During the required 72-hour period, which according to Department of Children and Families actually averages 4.5 days, and even longer for those living with dementia, the person ordered for evaluation is not allowed any family contact and is many times physically and/or medically restrained. What’s important to realize here is that those diagnosed with Lewy body dementia are severely sensitive to neuroleptics, which are commonly prescribed throughout the time of being Baker Acted. Now, imagine yourself going through that process while afflicted with a cognitive impairment!

Considering the many questions about doing such a radical thing, as caregivers, we should only request Baker Acting as a last resort when it comes to those with dementia. I acknowledge that occasionally there will be a time and place when the mandatory psyche evaluation is necessary, but we need to consider all other options first.

Unfortunately, the general public and even many first responders do not usually understand the difference between “cognitive impairment” and a mental illness. Again, Baker Acting can only be initiated by law enforcement officers, physicians or circuit courts. There has been a 50% increase in these orders in the past ten years in Florida. The state has a budget as of 2013 of 77.5 million dollars for these specific beds.

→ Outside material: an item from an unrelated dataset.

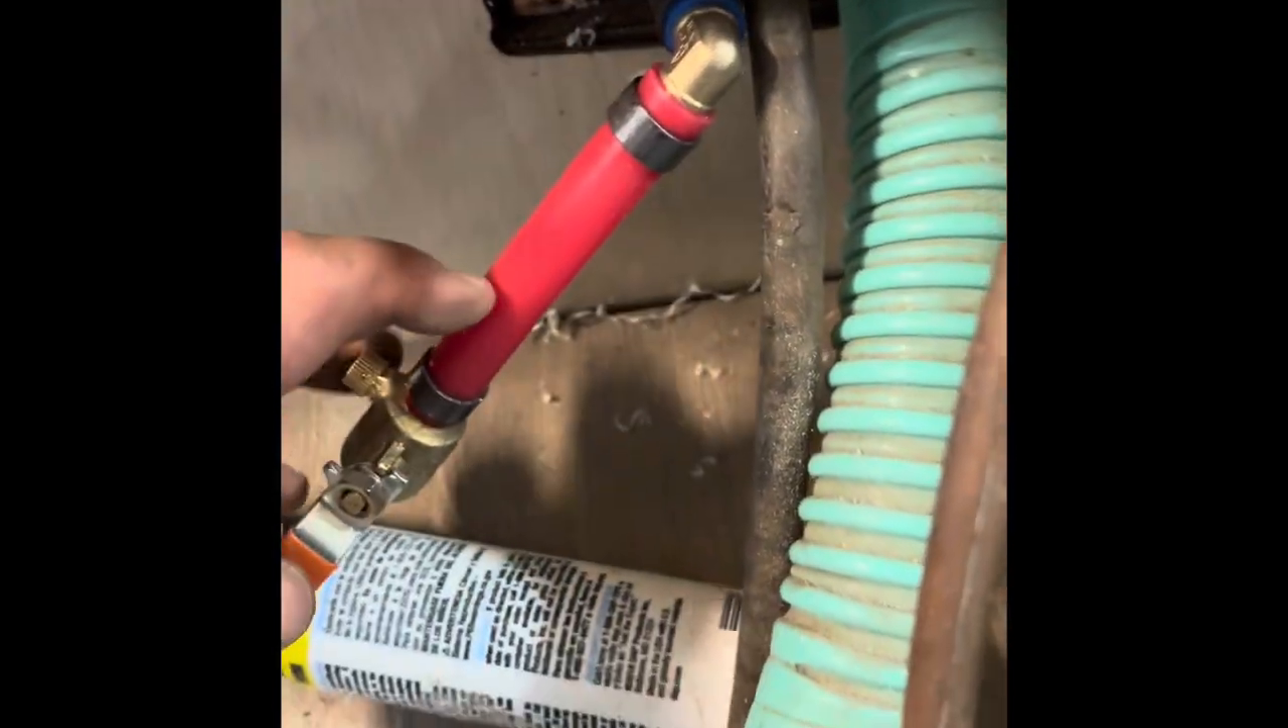All right so now i got my valve crimped on here.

I have been doing quite a bit of first responder training on dementia care and I have run into the same conversation during every class I teach. For example, in the past when I taught a couple of classes to the Hillsborough County Sheriff’s Department, they stated that when they get a call out to a home where there’s a situation with dementia involved, they really don’t have a choice—the dementia person ends up getting Baker Acted. Many times the caregiver has hardly slept and his or her exhaustion is actually the instigator of the situation. I truly feel for the officers who explained that if they leave both parties at the scene and another call comes in from the same residence, they could be looking at their own suspension or even worse.

Let’s look for another option. I believe that instead of Baker Acting there should be a 48 hour respite available in, let’s say, a skilled dementia care facility. This would serve to defuse the situation, instead of it escalating—and would save an intensive amount of money.

There are aftereffects that nobody sees except the family. I can’t tell you how many times the courts step in to tell the family, “Obviously you can’t handle your loved one.” The next thing you know a legal guardian is appointed and the family’s rights are removed. It doesn’t matter if you have power of attorney or not. Your loved one could be placed in a facility 100 miles away and there is nothing you can do about it. More times than not, if he or she is Baker Acted out of an assisted living or nursing care community the patient is most likely not going to be allowed to return. This leaves families scrambling to find a facility that will take in their loved one with a Baker Act now on record, or worse, a new psychological diagnosis such as bipolar disorder. We have to find other options.

Florida law does not have a mechanism to expunge the Baker Act from your health records. We need to be extremely careful that we don’t let our loved ones with dementia be immersed within this type of dilemma.